A GOOD up-draught is essential for comfort and efficiency, and, of course, for healthy conditions in the room. Light a candle or a taper, and hold it just at the opening of the hood or canopy of the gas fire. The flame will be drawn up into the canopy if ail is well, thus demonstrating that there is a draught upwards through the fire and into the flue. The extent of this up-current can be gauged by the vigour with which the flame is blown inwards and upwards.
Should there be a poor draught, it may denote a blockage in the flue or chimney, or may indicate that soot, etc. may have fallen down and against the outlet from the canopy at the back. The first case needs generally the services of a fitter to disconnect the stove, and of a builder to clear the chimney, supposing the latter had been swept before the fire had been installed. But soot not reached by the sweep may fall down later, so that sweeping the chimney anew may cure the trouble.

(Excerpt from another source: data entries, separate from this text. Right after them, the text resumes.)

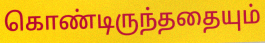
கொண்டிருந்ததையும்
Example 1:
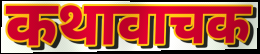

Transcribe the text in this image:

कथावाचक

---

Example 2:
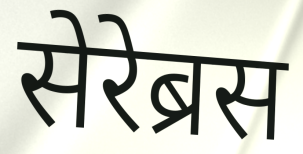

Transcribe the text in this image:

सेरेब्रस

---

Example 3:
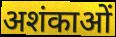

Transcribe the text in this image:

अशंकाओं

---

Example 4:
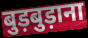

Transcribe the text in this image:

बुड़बुड़ाना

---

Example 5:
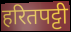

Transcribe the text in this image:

हरितपट्टी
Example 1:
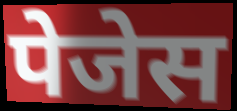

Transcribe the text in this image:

पेजेस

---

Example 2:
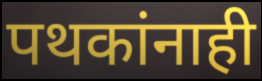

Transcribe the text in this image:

पथकांनाही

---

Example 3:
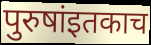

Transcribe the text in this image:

पुरुषांइतकाच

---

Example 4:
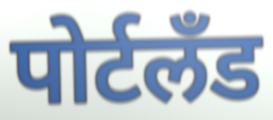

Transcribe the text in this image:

पोर्टलॅंड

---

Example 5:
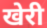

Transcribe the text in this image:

खेरी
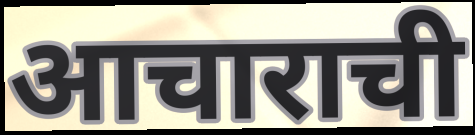
आचाराची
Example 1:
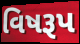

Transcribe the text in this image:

વિષરૂપ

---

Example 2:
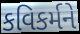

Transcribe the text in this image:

કવિકર્મને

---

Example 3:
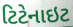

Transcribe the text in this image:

ટિટેનાઇટ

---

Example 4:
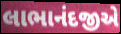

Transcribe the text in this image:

લાભાનંદજીએ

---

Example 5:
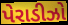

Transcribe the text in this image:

પેરાડીઝો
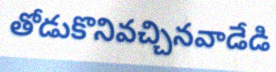
తోడుకొనివచ్చినవాడేడి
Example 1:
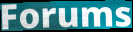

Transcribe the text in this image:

Forums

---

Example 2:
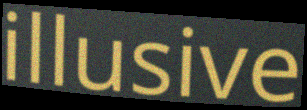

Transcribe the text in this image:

illusive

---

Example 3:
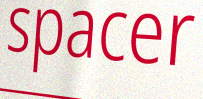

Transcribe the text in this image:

spacer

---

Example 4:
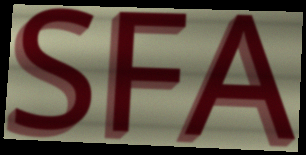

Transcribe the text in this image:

SFA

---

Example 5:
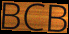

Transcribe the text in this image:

BCB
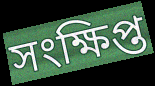
সংক্ষিপ্ত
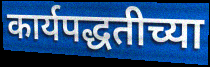
कार्यपद्धतीच्या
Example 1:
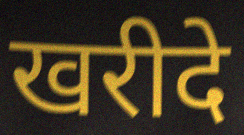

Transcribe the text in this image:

खरीदे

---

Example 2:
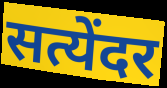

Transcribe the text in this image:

सत्येंदर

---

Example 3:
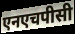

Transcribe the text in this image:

एनएचपीसी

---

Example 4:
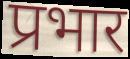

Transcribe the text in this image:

प्रभार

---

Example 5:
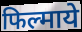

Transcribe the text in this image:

फिल्माये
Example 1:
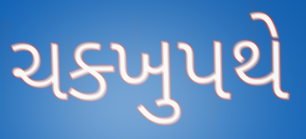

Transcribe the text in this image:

ચક્ખુપથે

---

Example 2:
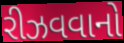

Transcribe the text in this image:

રીઝવવાનો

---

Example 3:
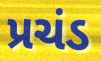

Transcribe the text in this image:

પ્રચંડ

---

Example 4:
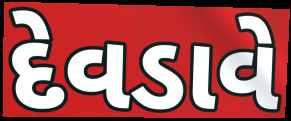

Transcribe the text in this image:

દેવડાવે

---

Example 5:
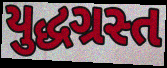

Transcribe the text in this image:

યુદ્ધગ્રસ્ત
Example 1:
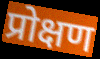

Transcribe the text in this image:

प्रोक्षण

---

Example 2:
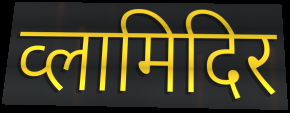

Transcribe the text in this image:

व्लामिदिर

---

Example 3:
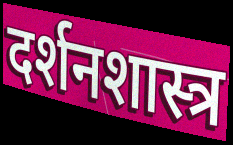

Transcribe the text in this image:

दर्शनशास्त्र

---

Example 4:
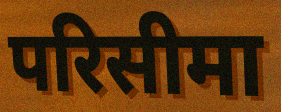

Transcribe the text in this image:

परिसीमा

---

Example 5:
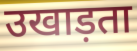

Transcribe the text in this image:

उखाड़ता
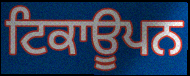
ਟਿਕਾਊਪਨ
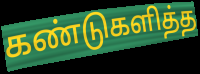
கண்டுகளித்த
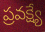
ప్రవక్ష్యే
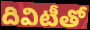
దివిటీతో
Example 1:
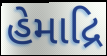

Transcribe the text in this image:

હેમાદ્રિ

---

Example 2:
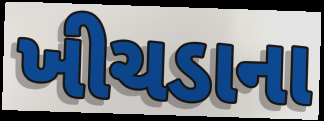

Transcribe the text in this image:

ખીચડાના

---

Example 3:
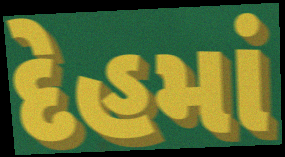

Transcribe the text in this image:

દેહમાં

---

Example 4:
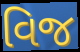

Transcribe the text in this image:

વિજ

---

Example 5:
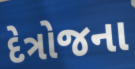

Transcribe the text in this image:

દેત્રોજના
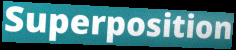
Superposition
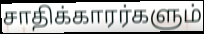
சாதிக்காரர்களும்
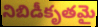
నిబిడీకృతమై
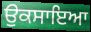
ਉਕਸਾਇਆ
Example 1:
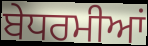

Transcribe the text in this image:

ਬੇਧਰਮੀਆਂ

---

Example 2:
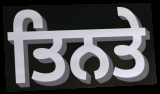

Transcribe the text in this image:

ਤਿਨਤੇ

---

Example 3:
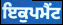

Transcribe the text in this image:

ਇਕੁਪਮੈਂਟ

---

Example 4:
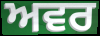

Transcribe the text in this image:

ਅਵਰ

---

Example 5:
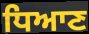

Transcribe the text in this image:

ਧਿਆਣ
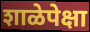
शाळेपेक्षा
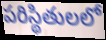
పరిస్థితులలో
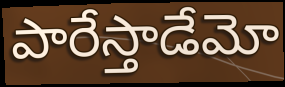
పారేస్తాడేమో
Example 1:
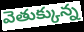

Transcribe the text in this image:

వెతుక్కున్న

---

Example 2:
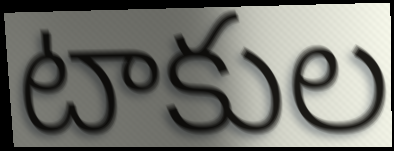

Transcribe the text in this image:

టాకుల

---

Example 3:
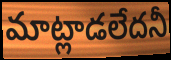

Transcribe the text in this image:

మాట్లాడలేదనీ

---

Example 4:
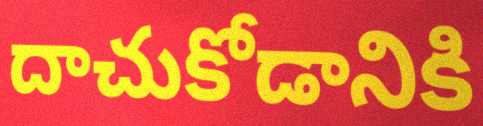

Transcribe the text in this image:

దాచుకోడానికి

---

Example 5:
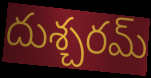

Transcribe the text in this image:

దుశ్చరమ్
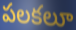
పలకలూ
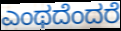
ಎಂಥದೆಂದರೆ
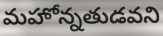
మహోన్నతుడవని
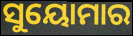
ସୁୟୋମାର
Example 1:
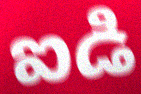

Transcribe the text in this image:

ఐడి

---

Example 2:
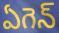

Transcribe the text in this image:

ఏగెన్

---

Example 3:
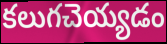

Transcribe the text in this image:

కలుగచెయ్యడం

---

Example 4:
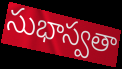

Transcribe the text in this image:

సుభాస్వతా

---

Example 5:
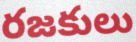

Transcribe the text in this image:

రజకులు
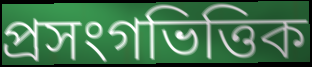
প্ৰসংগভিত্তিক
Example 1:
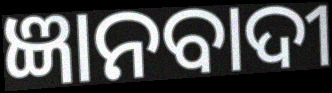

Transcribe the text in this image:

ଜ୍ଞାନବାଦୀ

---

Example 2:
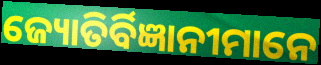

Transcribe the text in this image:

ଜ୍ୟୋତିର୍ବିଜ୍ଞାନୀମାନେ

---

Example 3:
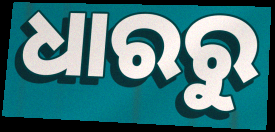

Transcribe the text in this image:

ଧାରରୁ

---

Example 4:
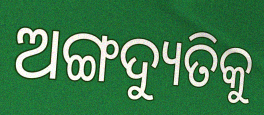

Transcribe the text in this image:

ଅଙ୍ଗଦ୍ୟୁତିକୁ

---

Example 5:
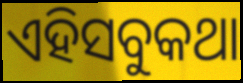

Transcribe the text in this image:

ଏହିସବୁକଥା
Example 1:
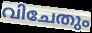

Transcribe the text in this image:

വിചേതും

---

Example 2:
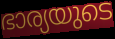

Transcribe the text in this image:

ഭാര്യയുടെ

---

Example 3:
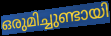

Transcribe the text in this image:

ഒരുമിച്ചുണ്ടായി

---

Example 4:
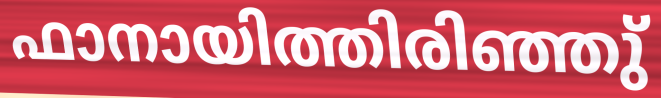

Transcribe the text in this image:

ഫാനായിത്തിരിഞ്ഞു്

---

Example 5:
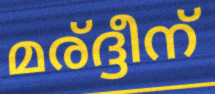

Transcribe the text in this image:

മര്ദ്ദീന്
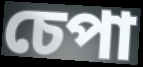
চেপা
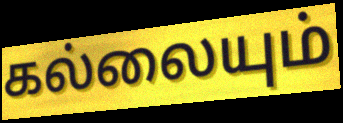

Supposing the second case to exist, it can be dealt with in the course of a general clean-up as below described. Take off the wire guard from the fire; take out the ‘radiants’ carefully and lay them in a safe place: they will probably be brittle after use. Unscrew the metal fender or similar fittings at the foot of the fire. Now brush out all dust and fluff with a small paintbrush. Clean out the burner jets with a skewer, as described for the cooker burners; the suction nozzle of a vacuum cleaner will draw out dust and fluff from the burner nipples. Using the handled brush mentioned for the cooker, brush down the fire-bricks, and the inside of the canopy. Push a flue brush through the canopy from the front to clear any soot or dust, trying to bring this to the front so that it falls clear and does not go down behind the fire. Modern fires are fitted in a small specially built recess in the wall; but when a gas fire has been fitted in an existing fireplace there may, of course, be a good deal of space behind. Often, the only way of dealing with the matter is to have the gas fire disconnected and drawn out, so that the back space can be cleared thoroughly.
Put back the radiants, buying fresh ones to replace any that are broken. Defective radiants waste gas and impair the action of the fire to a very great extent. The flame should pass up through the radiants without being checked or diverted by misplaced or broken portions. Wrongly shaped ones, which do not properly fit that particular fire, are also a source of wasted heat. The adjustment of the burner control is a matter for a competent gas-fitter.